Try this, it's what I use to compose with in Reason before I convert my tracks into proper MIDI. http://essel.spork-chan.net/rapidshare/Roland_SoundCanvas.sf2

fraggle said:

Really? That's crazy.

It comes closest to the SoundCanvas instrument set that Doom's music was originally written for. All my MIDIs for Back to Saturn X are written for it, too -- other soundfonts I've tried them with completely screw up the mixing and the instrument timbres, causing the songs to lose a lot of detail.

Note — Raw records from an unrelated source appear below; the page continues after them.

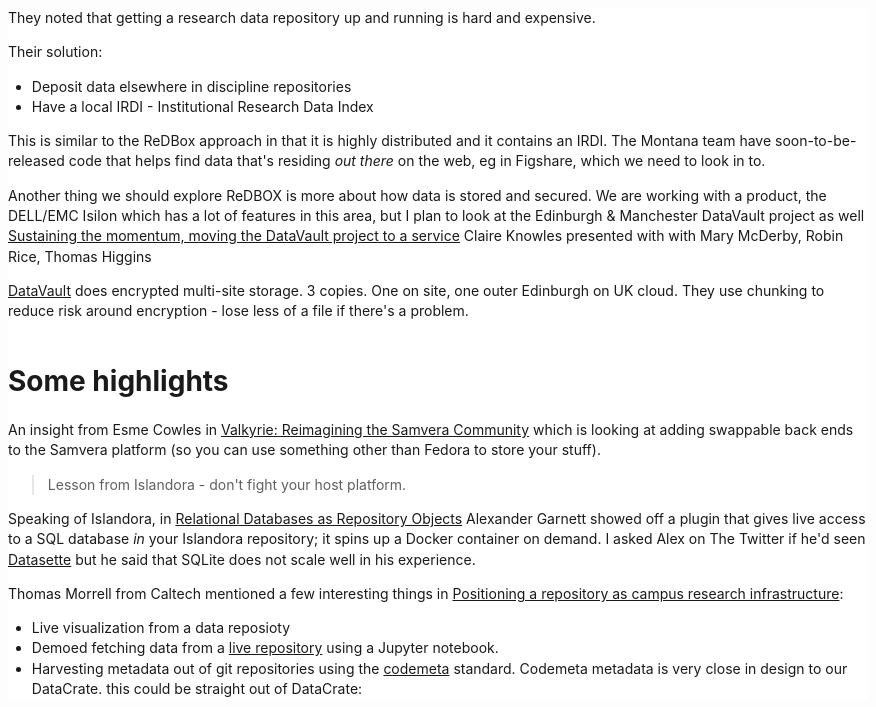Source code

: They noted that getting a research data repository up and running is hard and
expensive.

Their solution:

*  Deposit data elsewhere in discipline repositories
*  Have a local IRDI - Institutional Research Data Index

This is similar to the ReDBox approach in that it is highly distributed and it
contains an IRDI. The Montana team have soon-to-be-released code that helps find
data that's residing *out there* on the web, eg in Figshare, which we need to
look in to.

Another thing we should explore ReDBOX is more about how data is stored and
secured. We are working with a product, the DELL/EMC Isilon which has a lot of
features in this area, but I plan to look at the Edinburgh & Manchester
DataVault project as well  [Sustaining the momentum, moving the DataVault
project to a
service](https://www.conftool.net/or2018/index.php?page=browseSessions&form_session=328#paperID165)
Claire Knowles presented with with Mary McDerby, Robin Rice, Thomas Higgins

[DataVault](https://github.com/DataVault/datavault) does encrypted multi-site
storage. 3 copies. One on site, one outer Edinburgh on UK cloud. They use
chunking to reduce risk around encryption - lose less of a file if there's a
problem.


# Some highlights

An insight from Esme Cowles in [Valkyrie: Reimagining the Samvera Community](https://www.conftool.net/or2018/index.php?page=browseSessions&form_session=231#paperID161) which is looking at adding swappable back ends to the Samvera platform (so you can use something other than Fedora to store your stuff).

> Lesson from Islandora - don't fight your host platform.

Speaking of Islandora, in [Relational Databases as Repository Objects](https://www.conftool.net/or2018/index.php?page=browseSessions&presentations=show&search=Relational+Databases+as+Repository+Objects) Alexander
Garnett showed off a plugin that gives live access to a SQL database *in* your
Islandora repository; it spins up a Docker container on demand. I asked Alex on
The Twitter if he'd seen
[Datasette](https://datasette.readthedocs.io/en/stable/) but he said that SQLite
does not scale well in his experience.


Thomas Morrell from Caltech mentioned a few interesting things in [Positioning a repository as campus research infrastructure](https://www.conftool.net/or2018/index.php?page=browseSessions&form_session=236#paperID171):

-   Live visualization from a data reposioty
-   Demoed fetching data from a [live repository](https://tccondata.org/) using a Jupyter notebook.
-   Harvesting metadata out of git repositories using the [codemeta](https://codemeta.github.io/user-guide/) standard.
    Codemeta metadata is very close in design to our DataCrate. this could be straight out of DataCrate:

It also makes sense to target it when selecting instruments and setting up mixing levels because on a modern computer, it's the default playback method that 99% of users will hear if they don't customize their midi playback with an external replacement. If I can get a song to sound the way I want it to using the default instrument set (which is honestly pretty easy), it'll sound the same way for the vast majority of users. If I'm composing for a custom soundfont, whether it'll sound anything like it did when I composed it is anyone's guess.